** start of Given data **

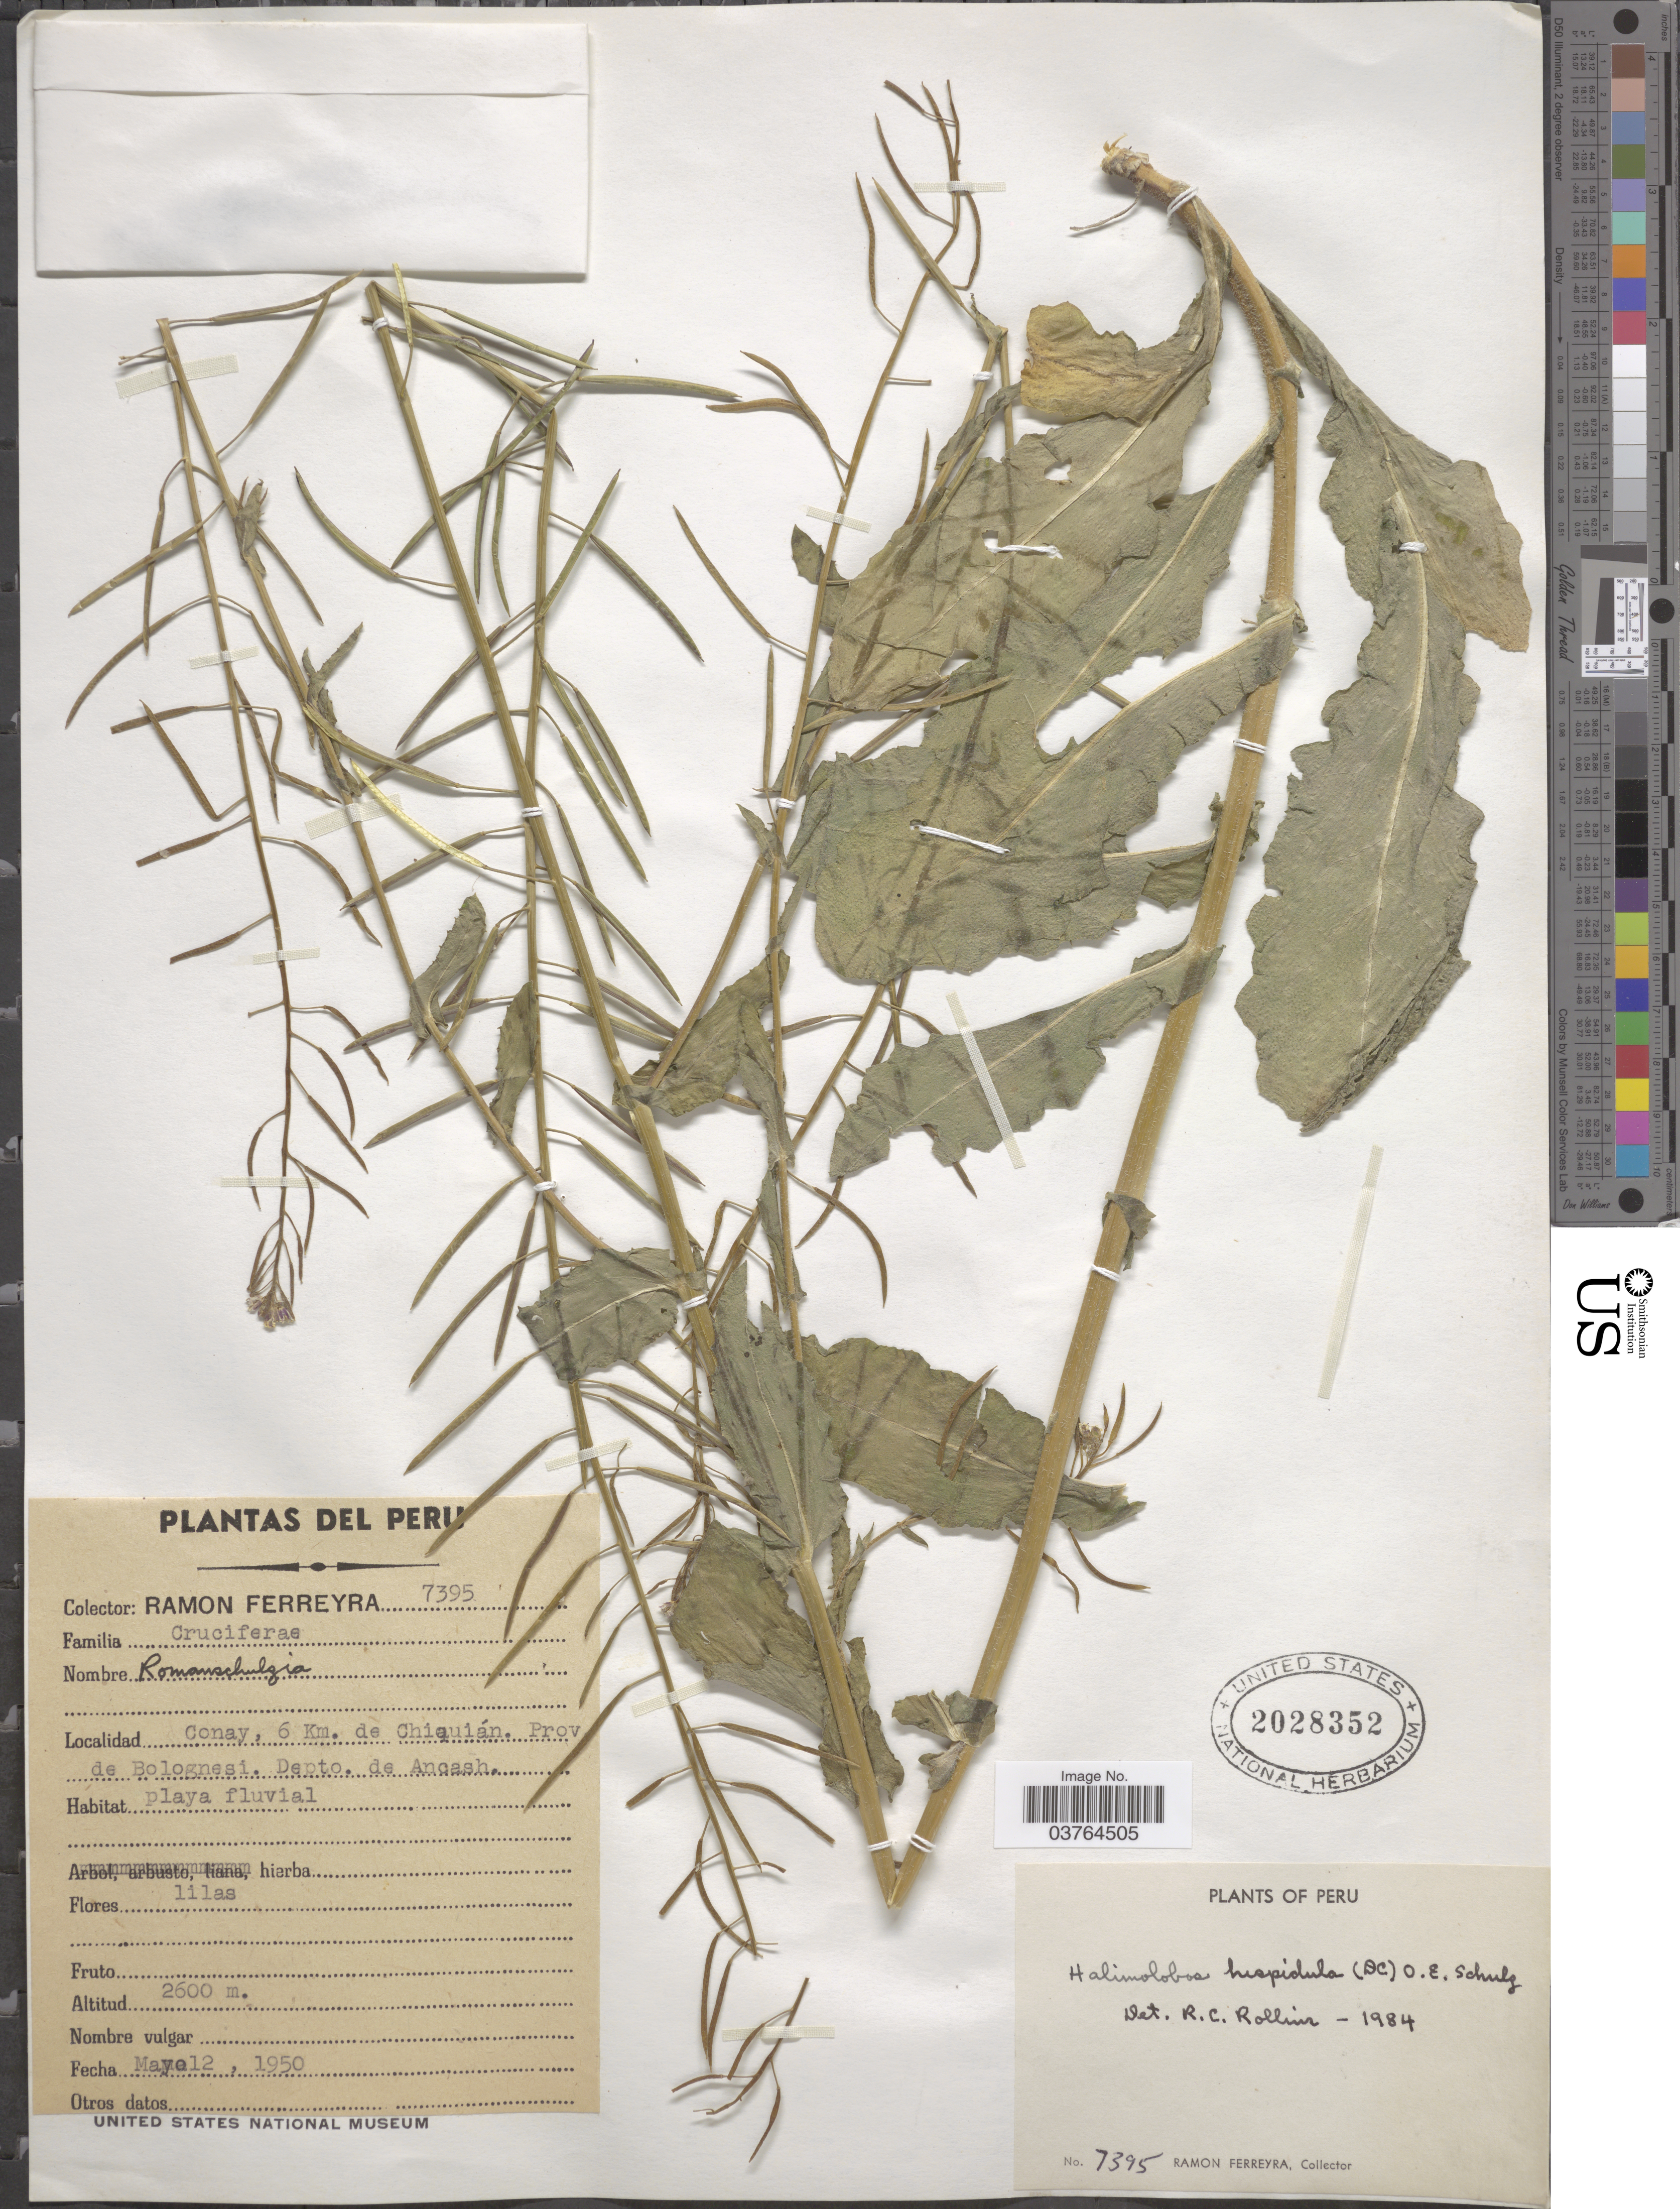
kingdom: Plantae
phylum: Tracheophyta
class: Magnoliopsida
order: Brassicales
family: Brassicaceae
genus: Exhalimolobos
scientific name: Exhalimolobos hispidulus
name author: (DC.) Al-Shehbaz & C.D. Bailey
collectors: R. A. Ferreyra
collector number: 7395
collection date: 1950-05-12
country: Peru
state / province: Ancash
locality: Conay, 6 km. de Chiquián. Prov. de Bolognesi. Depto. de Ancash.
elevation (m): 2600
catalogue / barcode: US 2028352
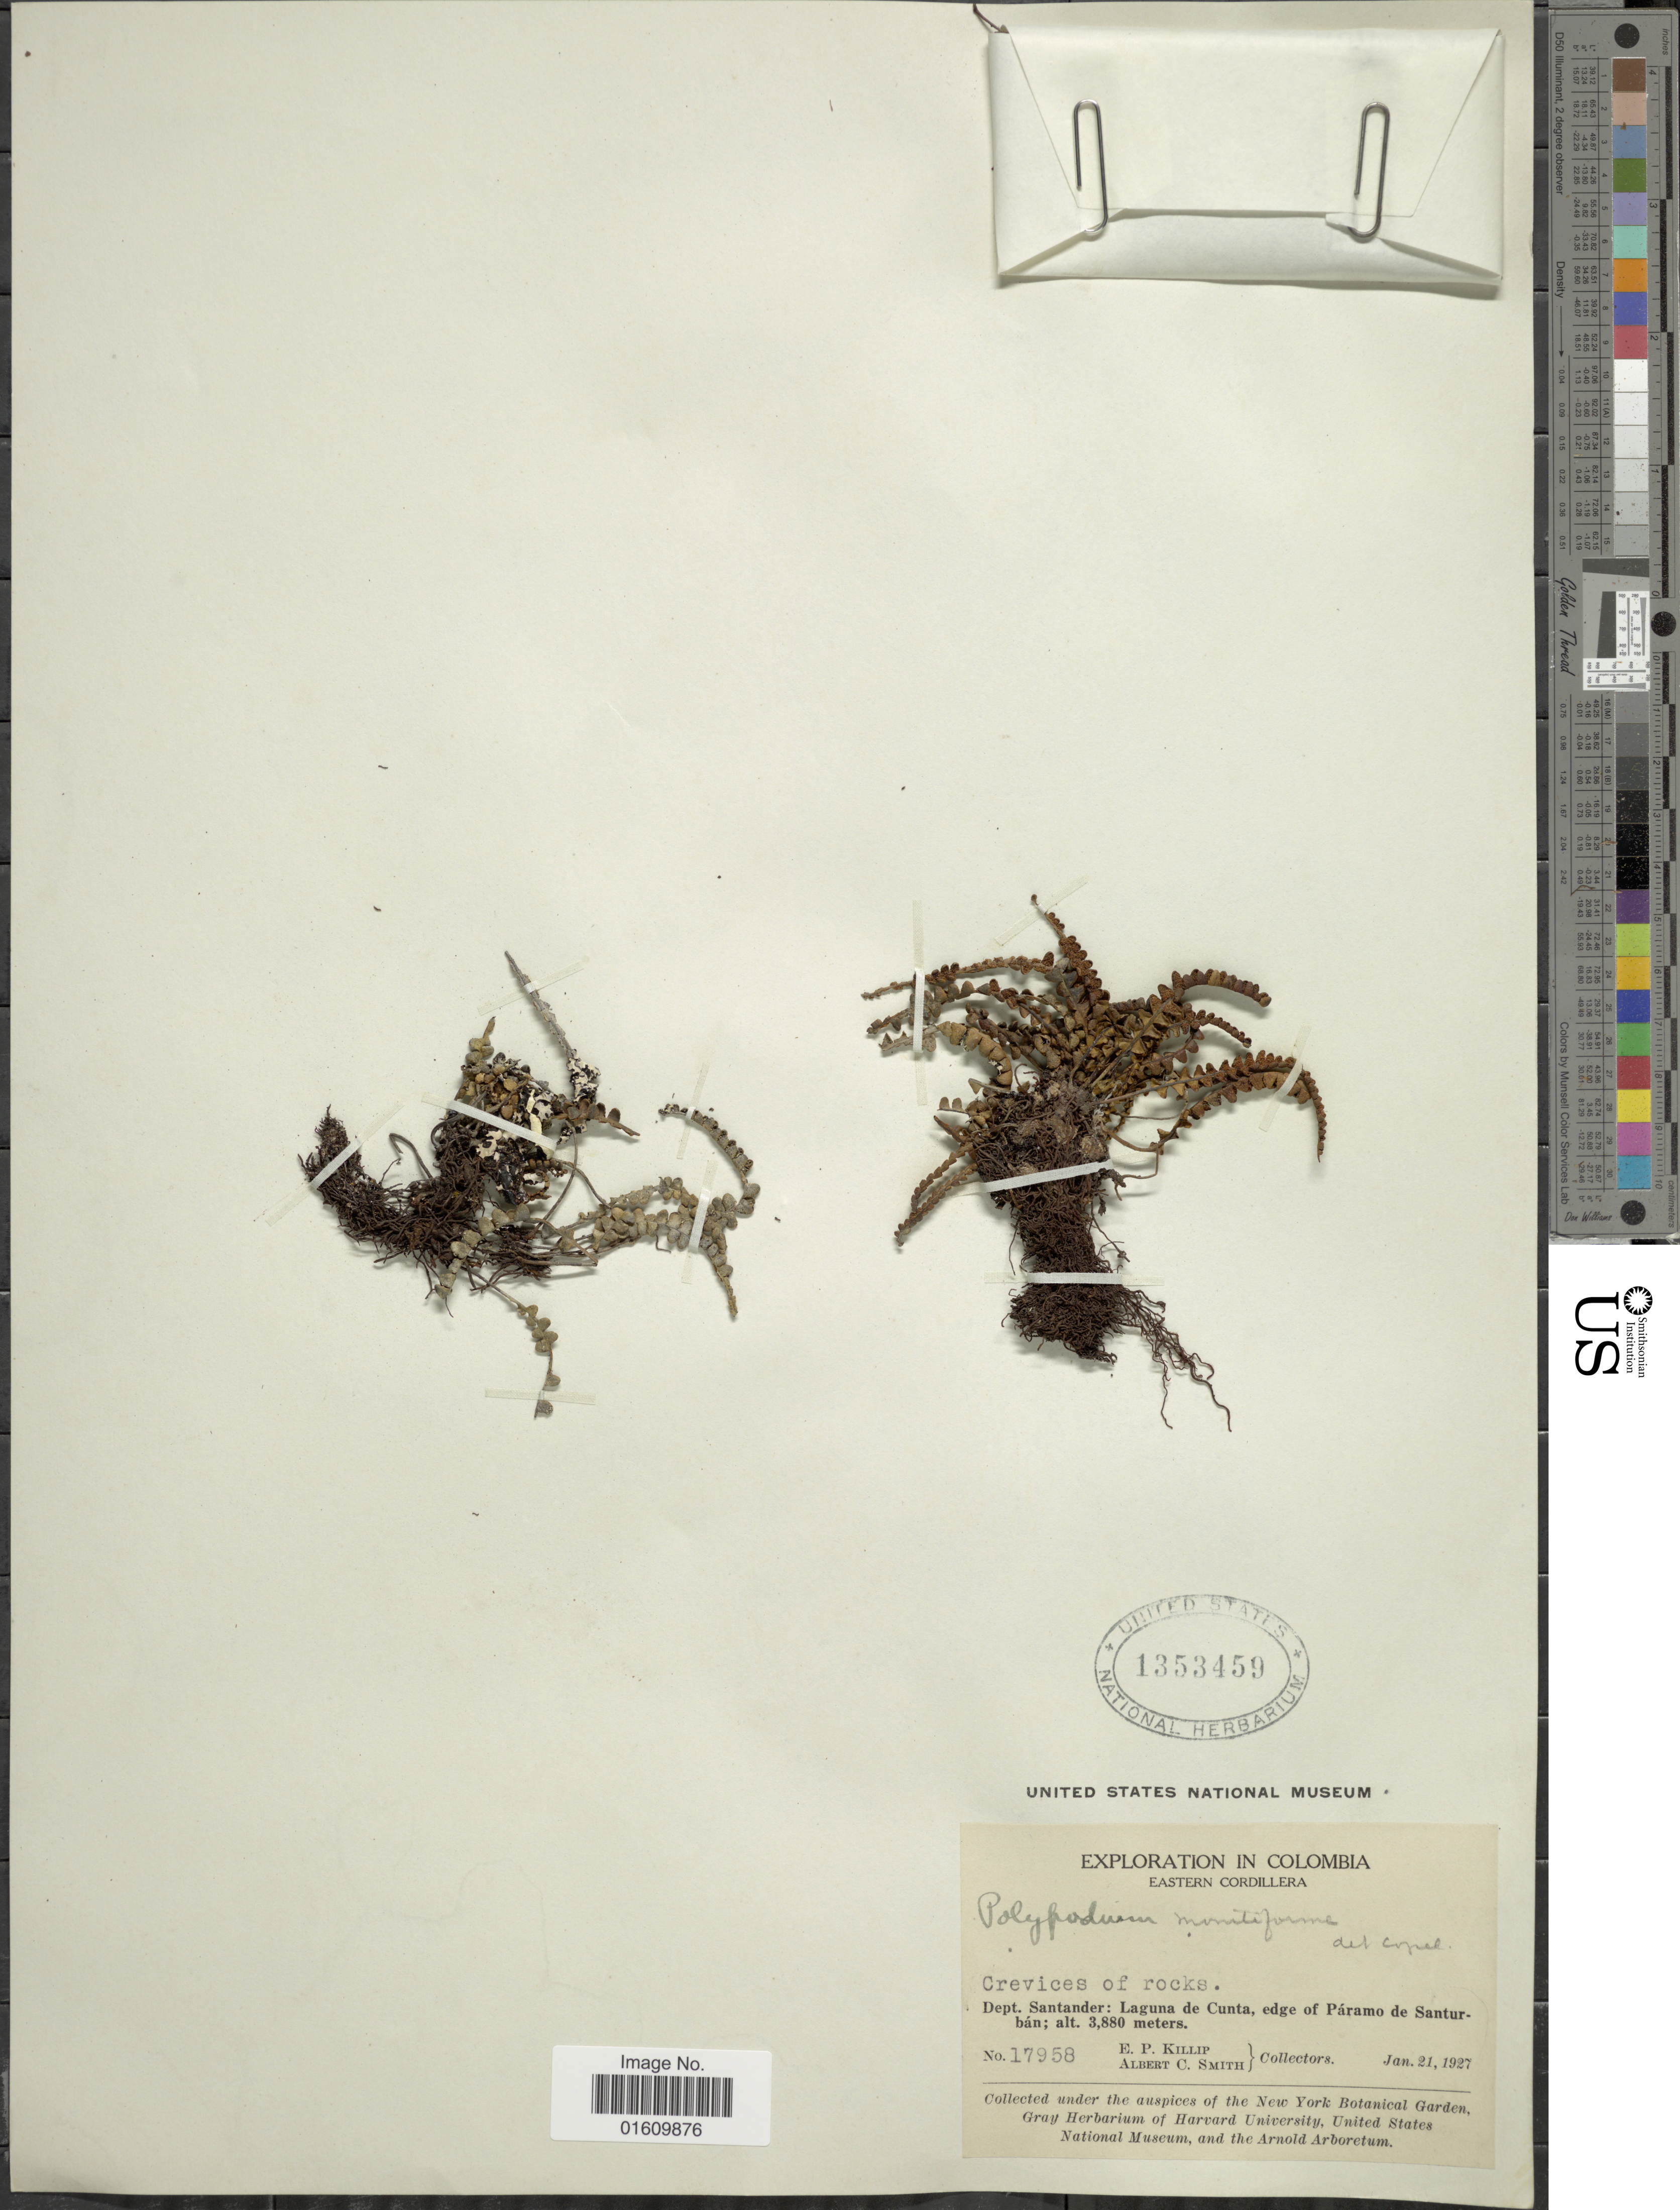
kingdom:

** end of Given data **

*Problem statement*
Print all of the lines above word for word, but leave out the pictures.

*Exercise solution*
kingdom: Plantae
phylum: Tracheophyta
class: Magnoliopsida
order: Brassicales
family: Brassicaceae
genus: Exhalimolobos
scientific name: Exhalimolobos hispidulus
name author: (DC.) Al-Shehbaz & C.D. Bailey
collectors: R. A. Ferreyra
collector number: 7395
collection date: 1950-05-12
country: Peru
state / province: Ancash
locality: Conay, 6 km. de Chiquián. Prov. de Bolognesi. Depto. de Ancash.
elevation (m): 2600
catalogue / barcode: US 2028352
kingdom:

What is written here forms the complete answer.